1.2 Components

The following figure shows the components that comprise NWPA:

Figure 1-1 NWPA Components

The following sections contain brief descriptions of the following components:

1.2.1 CDM Message

The CDM message is a data structure paralleling the content and structure of internal Media Manager messages. The Media Manager receives an I/O request from an NLM™ application, converts it to a CDM message, and passes the message to a CDM. It is from the contents of this structure that a CDM builds a request structure (SuperHACB) specific to a particular hardware-bus protocol. The SuperHACB contains device-specific commands.

1.2.2 Custom Device Interface

The Custom Device Interface (CDI) is a set of APIs within NWPA that provides an interface for CDMs to communicate with the Media Manager. For more information, see Custom Device Interface (CDI) Functions.

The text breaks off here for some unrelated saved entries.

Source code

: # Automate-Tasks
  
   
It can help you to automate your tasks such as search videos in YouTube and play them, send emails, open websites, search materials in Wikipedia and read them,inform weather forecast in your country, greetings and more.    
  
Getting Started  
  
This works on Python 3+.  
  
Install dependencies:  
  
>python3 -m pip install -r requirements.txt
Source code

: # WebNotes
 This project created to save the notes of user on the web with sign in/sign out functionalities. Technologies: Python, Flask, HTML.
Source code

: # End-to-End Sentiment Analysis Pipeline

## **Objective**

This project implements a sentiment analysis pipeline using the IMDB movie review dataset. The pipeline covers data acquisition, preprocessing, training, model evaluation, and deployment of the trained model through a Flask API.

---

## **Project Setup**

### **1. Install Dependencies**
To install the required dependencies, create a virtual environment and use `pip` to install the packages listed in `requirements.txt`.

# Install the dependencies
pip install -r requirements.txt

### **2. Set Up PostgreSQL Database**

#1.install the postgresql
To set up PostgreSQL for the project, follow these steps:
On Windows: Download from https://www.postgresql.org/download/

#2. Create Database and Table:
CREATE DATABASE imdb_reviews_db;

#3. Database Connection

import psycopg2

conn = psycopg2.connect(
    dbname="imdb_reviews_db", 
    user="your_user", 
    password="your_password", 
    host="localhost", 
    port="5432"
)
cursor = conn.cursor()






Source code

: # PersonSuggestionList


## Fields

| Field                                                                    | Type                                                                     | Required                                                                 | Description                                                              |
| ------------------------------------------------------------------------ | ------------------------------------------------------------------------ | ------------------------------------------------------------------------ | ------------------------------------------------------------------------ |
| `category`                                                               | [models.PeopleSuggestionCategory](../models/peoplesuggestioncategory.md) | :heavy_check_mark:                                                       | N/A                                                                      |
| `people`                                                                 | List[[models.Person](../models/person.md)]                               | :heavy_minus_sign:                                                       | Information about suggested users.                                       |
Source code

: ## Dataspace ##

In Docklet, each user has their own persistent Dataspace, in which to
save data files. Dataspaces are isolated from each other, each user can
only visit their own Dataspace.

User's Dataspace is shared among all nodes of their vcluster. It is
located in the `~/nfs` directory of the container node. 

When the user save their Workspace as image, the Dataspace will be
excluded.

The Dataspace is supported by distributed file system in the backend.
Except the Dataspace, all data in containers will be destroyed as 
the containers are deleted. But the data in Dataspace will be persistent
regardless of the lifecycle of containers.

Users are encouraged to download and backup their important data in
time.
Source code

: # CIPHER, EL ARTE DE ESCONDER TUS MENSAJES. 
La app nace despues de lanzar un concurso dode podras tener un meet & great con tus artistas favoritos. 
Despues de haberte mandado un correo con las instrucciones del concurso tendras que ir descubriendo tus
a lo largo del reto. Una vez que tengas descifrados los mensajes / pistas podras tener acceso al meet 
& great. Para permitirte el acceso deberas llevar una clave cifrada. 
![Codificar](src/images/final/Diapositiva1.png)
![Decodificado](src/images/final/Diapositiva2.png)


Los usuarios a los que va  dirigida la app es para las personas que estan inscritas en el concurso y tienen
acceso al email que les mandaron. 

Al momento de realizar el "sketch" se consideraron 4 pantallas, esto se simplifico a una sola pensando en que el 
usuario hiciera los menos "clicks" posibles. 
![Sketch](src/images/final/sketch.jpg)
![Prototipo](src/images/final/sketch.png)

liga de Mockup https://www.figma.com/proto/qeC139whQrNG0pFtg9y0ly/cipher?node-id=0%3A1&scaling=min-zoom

1.2.3 Custom Device Module

Custom Device Modules (CDMs) are the driver components associated with storage devices. These program modules are supplied by third-party developers, and they implement the functionality to build device-specific commands from I/O messages received from the Media Manager (CDM messages). CDMs are loaded as NLM applications. For more information, see Custom Device Module (CDM) Functions.

1.2.4 Host Adapter Control Block

The Host Adapter Control Block (HACB) is an I/O data structure packaged into a protocol-specific command block (such as SCSI or IDE-ATA). All I/O requests to the HAM are in the form of HACBs, and the HAM passes these requests on to the devices attached to the hardware bus. For more information, see Host Adapter Control Block.

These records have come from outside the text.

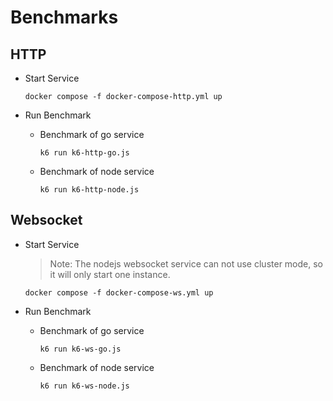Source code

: # Benchmarks

## HTTP

* Start Service

    `docker compose -f docker-compose-http.yml up`

* Run Benchmark

  * Benchmark of go service

    `k6 run k6-http-go.js`

  * Benchmark of node service

    `k6 run k6-http-node.js`

## Websocket

* Start Service
  > Note: The nodejs websocket service can not use cluster mode, so it will only start one instance.

    `docker compose -f docker-compose-ws.yml up`

* Run Benchmark

  * Benchmark of go service

    `k6 run k6-ws-go.js`

  * Benchmark of node service

    `k6 run k6-ws-node.js`

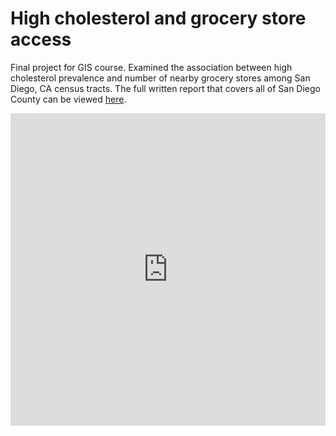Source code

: # High cholesterol and grocery store access
 Final project for GIS course. Examined the association between high cholesterol prevalence and number of nearby grocery stores among San Diego, CA census tracts. The full written report that covers all of San Diego County can be viewed <a href="https://hicks017.github.io/MPH-GIS-Final/Documentation/GISProjectReportChristianHicks.pdf" target="_blank">here</a>.
<iframe src="https://storymaps.arcgis.com/stories/8a395caf050145c2a048219e69afcec9" width="100%" height="500px" frameborder="0" allowfullscreen allow="geolocation"></iframe>
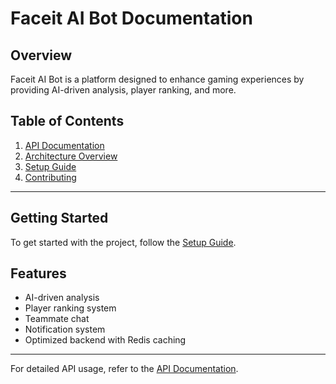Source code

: # Faceit AI Bot Documentation

## Overview
Faceit AI Bot is a platform designed to enhance gaming experiences by providing AI-driven analysis, player ranking, and more.

## Table of Contents
1. [API Documentation](api.md)
2. [Architecture Overview](architecture.md)
3. [Setup Guide](setup.md)
4. [Contributing](contributing.md)

---

## Getting Started
To get started with the project, follow the [Setup Guide](setup.md).

## Features
- AI-driven analysis
- Player ranking system
- Teammate chat
- Notification system
- Optimized backend with Redis caching

---

For detailed API usage, refer to the [API Documentation](api.md).
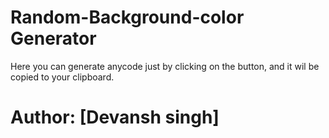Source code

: # Random-Background-color Generator

Here you can generate anycode just by clicking on the button, and it wil be copied to your clipboard.

# Author: [Devansh singh]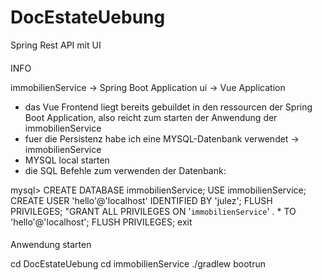 # DocEstateUebung
Spring Rest API mit UI

####
INFO

immobilienService -> Spring Boot Application 
ui -> Vue Application

- das Vue Frontend liegt bereits gebuildet in den ressourcen der Spring Boot Application, also reicht zum starten der Anwendung der immobilienService
- fuer die Persistenz habe ich eine MYSQL-Datenbank verwendet -> immobilienService
- MYSQL local starten
- die SQL Befehle zum verwenden der Datenbank:

mysql>
CREATE DATABASE immobilienService;
USE immobilienService;
CREATE USER 'hello'@'localhost' IDENTIFIED BY 'julez';
FLUSH PRIVILEGES;
"GRANT ALL PRIVILEGES ON '`immobilienService`' . * TO 'hello'@'localhost';
FLUSH PRIVILEGES;
exit

####

####
Anwendung starten

cd DocEstateUebung
cd immobilienService
./gradlew bootrun

####
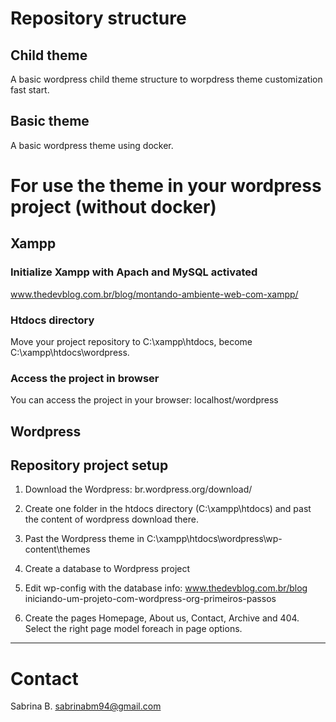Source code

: # Repository structure

## Child theme
A basic wordpress child theme structure to worpdress theme customization fast start.

## Basic theme
A basic wordpress theme using docker.

# For use the theme in your wordpress project (without docker)
## Xampp

### Initialize Xampp with Apach and MySQL activated
www.thedevblog.com.br/blog/montando-ambiente-web-com-xampp/

### Htdocs directory
Move your project repository to C:\xampp\htdocs, become C:\xampp\htdocs\wordpress.

### Access the project in browser
You can access the project in your browser: localhost/wordpress


## Wordpress

## Repository project setup

1. Download the Wordpress: br.wordpress.org/download/

2. Create one folder in the htdocs directory (C:\xampp\htdocs) and past the content of wordpress download there.

3. Past the Wordpress theme in C:\xampp\htdocs\wordpress\wp-content\themes

4. Create a database to Wordpress project

5. Edit wp-config with the database info: www.thedevblog.com.br/blog iniciando-um-projeto-com-wordpress-org-primeiros-passos

6. Create the pages Homepage, About us, Contact, Archive and 404. Select the right page model foreach in page options.


---

# Contact
Sabrina B.
sabrinabm94@gmail.com
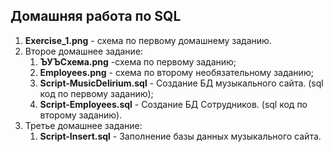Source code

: ## Домашняя работа по SQL

1. **Exercise_1.png** - схема по первому домашнему заданию.
2. Второе домашнее задание:
    1. **ЪУЪСхема.png** -схема по первому заданию;
    2. **Employees.png** - схема по второму необязательному заданию;
    3. **Script-MusicDelirium.sql** - Создание БД музыкального сайта. (sql код по первому заданию);
    4. **Script-Employees.sql** - Создание БД Сотрудников. (sql код по второму заданию).
 3. Третье домашнее задание:
    1.  **Script-Insert.sql** - Заполнение базы данных музыкального сайта.






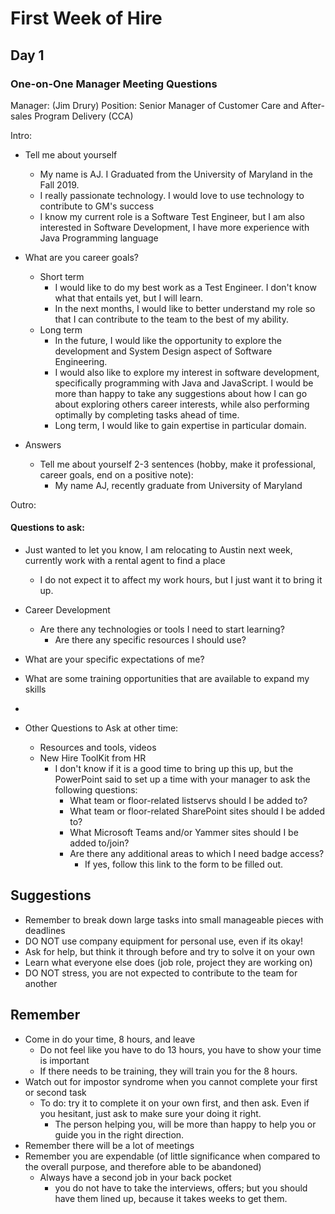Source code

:  # First Week of Hire

## Day 1
### One-on-One Manager Meeting Questions
Manager: (Jim Drury)
Position: Senior Manager of Customer Care and After-sales Program Delivery (CCA)

Intro:
- Tell me about yourself
	- My name is AJ. I  Graduated from the University of Maryland in the Fall 2019.
	- I really passionate technology. I would love to use technology to contribute to GM's success 
	- I know my current role is a Software Test Engineer, but I am also interested in Software Development, I have more experience with Java Programming language
- What are you career goals?
	- Short term
		- I would like to do my best work as a Test Engineer. I don't know what that entails yet, but I will learn.
		- In the next months, I would like to better understand my role so that I can contribute to the team to the best of my ability.
	- Long term
		- In the future, I would like the opportunity to explore the development and System Design aspect of Software Engineering.
		- I would also like to explore my interest in software development, specifically programming with Java and JavaScript. I would be more than happy to take any suggestions about how I can go about exploring others career interests, while also performing optimally by completing tasks ahead of time.
		- Long term, I would like to gain expertise in particular domain.
	
- Answers
	- Tell me about yourself 2-3 sentences (hobby, make it professional, career goals, end on a positive note):
		- My name AJ, recently graduate from University of Maryland
 

Outro:
#### Questions to ask:
- Just wanted to let you know, I am relocating to Austin next week, currently work with a rental agent to find a place
	- I do not expect it to affect my work hours, but I just want it to bring it up.
- Career Development
	- Are there any technologies or tools I need to start learning?
		- Are there any specific resources I should use?
- What are your specific expectations of me?
- What are some training opportunities that are available to expand my skills
- 

- Other Questions to Ask at other time:
	- Resources and tools, videos
	- New Hire ToolKit from HR
		- I don't know if it is a good time to bring up this up, but the PowerPoint said to set up a time with your manager to ask the following questions:
			- What team or floor-related listservs should I be added to?
			- What team or floor-related SharePoint sites should I be added to?
			- What Microsoft Teams and/or Yammer sites should I be added to/join?
			- Are there any additional areas to which I need badge access?
				- If yes, follow this link to the form to be filled out.

## Suggestions
- Remember to break down large tasks into small manageable pieces with deadlines
- DO NOT use company equipment for personal use, even if its okay!
- Ask for help, but think it through before and try to solve it on your own
- Learn what everyone else does (job role, project they are working on)
- DO NOT stress, you are not expected to contribute to the team for another

## Remember
- Come in do your time, 8 hours, and leave
	- Do not feel like you have to do 13 hours, you have to show your time is important
	- If there needs to be training, they will train you for the 8 hours.
- Watch out for impostor syndrome when you cannot complete your first or second task
	- To do: try it to complete it on your own first, and then ask. Even if you hesitant, just ask to make sure your doing it right.
		- The person helping you, will be more than happy to help you or guide you in the right direction.
- Remember there will be a lot of meetings
- Remember you are expendable (of little significance when compared to the overall purpose, and therefore able to be abandoned)
	- Always have a second job in your back pocket
		- you do not have to take the interviews, offers; but you should have them lined up, because it takes weeks to get them.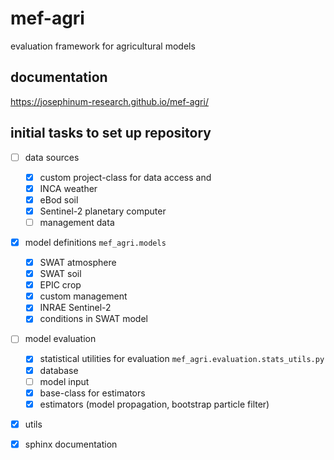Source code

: # mef-agri

evaluation framework for agricultural models

## documentation

https://josephinum-research.github.io/mef-agri/

## initial tasks to set up repository

- [ ] data sources

  - [x] custom project-class for data access and 
  - [x] INCA weather
  - [x] eBod soil
  - [x] Sentinel-2 planetary computer
  - [ ] management data

- [x] model definitions `mef_agri.models`

  - [x] SWAT atmosphere
  - [x] SWAT soil
  - [x] EPIC crop
  - [x] custom management
  - [x] INRAE Sentinel-2
  - [x] conditions in SWAT model

- [ ] model evaluation

  - [x] statistical utilities for evaluation `mef_agri.evaluation.stats_utils.py`
  - [x] database
  - [ ] model input
  - [x] base-class for estimators
  - [x] estimators (model propagation, bootstrap particle filter)

- [x] utils

- [x] sphinx documentation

1.2.5 Host Adapter Interface

The Host Adapter Interface (HAI) is a set of APIs within NWPA that provides an interface for HAMs to communicate with the Media Manager. For more information, see Host Adapter Interface (HAI) Functions.

1.2.6 Host Adapter Module

Host Adapter Modules (HAMs) are the driver components associated with host adapter hardware. These program modules are supplied by third-party developers, and they provide the host adapter interface. A HAM is loaded as an NLM and must provide the functionality to route requests to the bus where a specified device is attached. For more information, see Host Adapter Module (HAM) Functions.

1.2.7 Media Manager

Media Manager is the storage management layer of the NetWare v3.12, 4.x and 5.x OS, and is the brain that runs NWPA. The Media Manager provides a robust storage management interface between NLM applications and storage device drivers. The Media Manager fields NLM application I/O requests and converts them to messages compatible with NWPA architecture. The Media Manager is described in detail in the NDK: Media Manager for NetWare 5.x and 6.x documentation that can be obtained from Novell® Developer Support..

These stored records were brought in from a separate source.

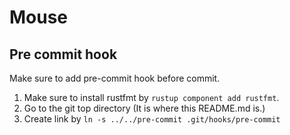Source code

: # Mouse

## Pre commit hook

Make sure to add pre-commit hook before commit.

1. Make sure to install rustfmt by `rustup component add rustfmt`.
1. Go to the git top directory (It is where this README.md is.)
1. Create link by `ln -s ../../pre-commit .git/hooks/pre-commit`
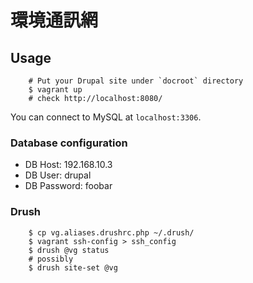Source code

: 
環境通訊網
==========

Usage
-----

        # Put your Drupal site under `docroot` directory
        $ vagrant up
        # check http://localhost:8080/

You can connect to MySQL at `localhost:3306`.

### Database configuration

* DB Host: 192.168.10.3
* DB User: drupal
* DB Password: foobar

### Drush

        $ cp vg.aliases.drushrc.php ~/.drush/
        $ vagrant ssh-config > ssh_config
        $ drush @vg status
        # possibly
        $ drush site-set @vg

1.2.8 NetWare Bus Interface

The NetWare Bus Interface (NBI) is a hardware abstraction layer that allows platform independent modules to be written. Some platforms, for example, might support more than one bus at a time, with each bus being quite different from another. The NBI makes platform-related issues transparent to the software modules. See Load-Time Initialization and Registration for more details. See General NWPA (NPA) Functions. These APIs are identified by NPAB prefixes.

1.2.9 Novell Event Bus

The Novell Event Bus (NEB) is an architecture that provides an abstract channel to allow multiple event producers to communicate with multiple event consumers in a synchronous or asynchronous manner. Consumers and producers must register with the event bus to be able to interact with producers and consumers.

1.2.10 Super Host Adapter Control Block

The SuperHACB is a data structure built by a CDM. Each SuperHACB contains a HACB as one of its data members along with some additional data space. CDMs can use the additional data space for whatever purpose they need. The HACB is the protocol-specific request structure containing the data essential to a HAM. See Super Host Adapter Control Block.